Fez bem o governo federal quando abdicou de apresentar propostas abrangentes de reforma tributária, preferindo soluções focalizadas em problemas específicos. A experiência demonstra, claramente, que esses tipos de reformas levam à maximização de tensões políticas, resultando em insucesso da pretensão. Reestruturações completas de sistemas tributários somente ocorrem em situações excepcionais, como crises agudas, rupturas institucionais ou guerras.
O repúdio ao fundamentalismo abrangente não pode, entretanto, significar o triunfo das reformas casuísticas, decorrentes de respostas a problemas circunstanciais ou de concessões a lobbies pouco virtuosos.
As reformas casuísticas geram um arriscado clima de voluntarismo tributário, no qual o tributo passa a ser solução para todos os problemas, sem se dar conta de que ele pode vir a ser um problema para todas as soluções.
Não há, por conseguinte, exercício de extrafiscalidade gratuito. Justamente por isso, a doutrina consagrou a neutralidade como um dos princípios básicos da política tributária, ainda que sujeito à articulação com outros princípios igualmente relevantes. Se a intransigência quanto à utilização de incentivos fiscais representa um dogmatismo de pouca serventia, o abuso na utilização desse instituto é território da complexidade, onde prosperam a evasão fiscal, o planejamento ilícito e, quase sempre, a corrupção.

▶ _O que fazer_:
1 > Resuma em duas frases o texto sobre reforma tributária.
2 > Diga quantas linhas das entradas contêm a palavra "objects". Responda só com o número.

▶ _Dados fornecidos_:

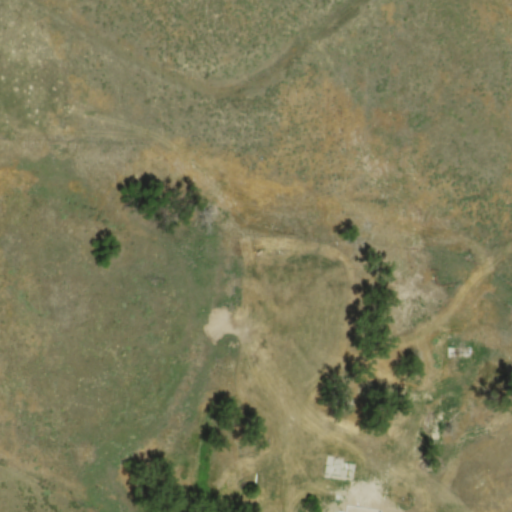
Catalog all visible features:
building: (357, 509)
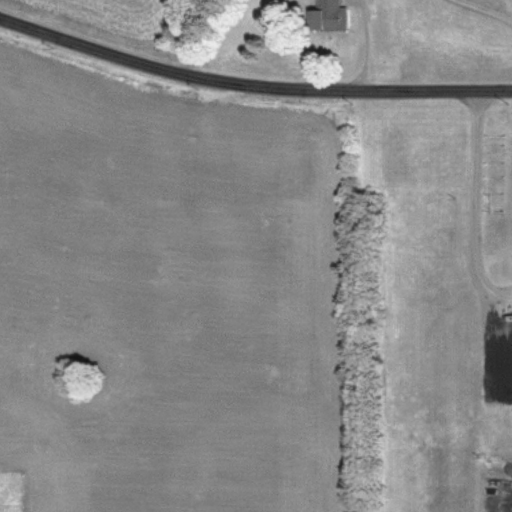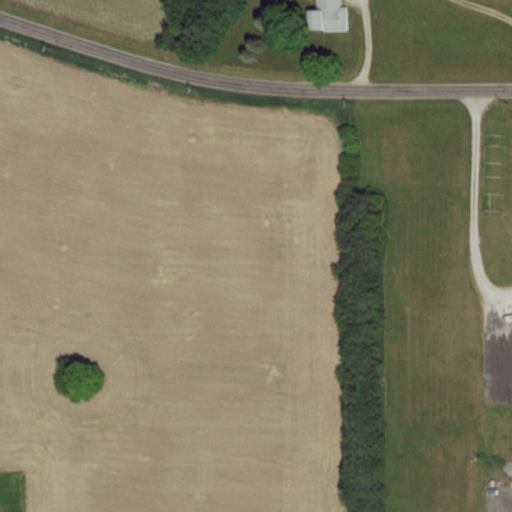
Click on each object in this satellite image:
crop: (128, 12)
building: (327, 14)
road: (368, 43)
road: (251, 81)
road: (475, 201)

---

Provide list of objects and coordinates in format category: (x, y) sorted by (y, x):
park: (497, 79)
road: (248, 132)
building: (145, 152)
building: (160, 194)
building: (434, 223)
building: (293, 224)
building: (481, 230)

---

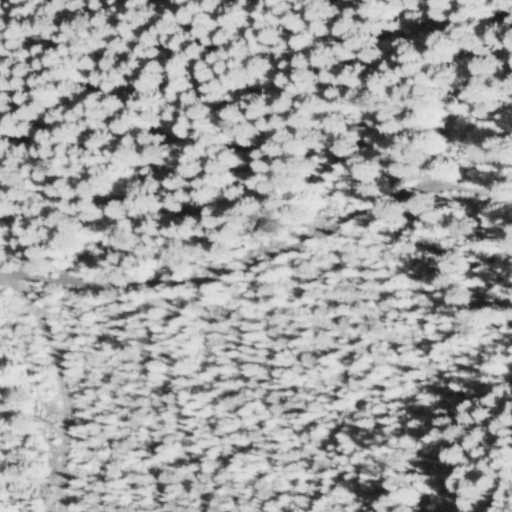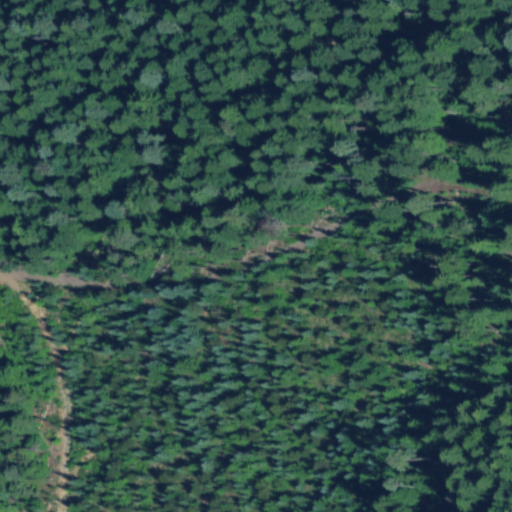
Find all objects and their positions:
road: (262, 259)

▶ _Lista de respostas_:
1 > O governo federal acertou ao abrir mão de propostas abrangentes de reforma tributária em favor de soluções focalizadas, pois reformas amplas maximizam tensões políticas e só ocorrem em situações excepcionais. Isso, porém, não pode significar o triunfo das reformas casuísticas, que geram um arriscado clima de voluntarismo tributário, e o abuso de incentivos fiscais abre espaço para a evasão fiscal, o planejamento ilícito e, quase sempre, a corrupção.

2 > 2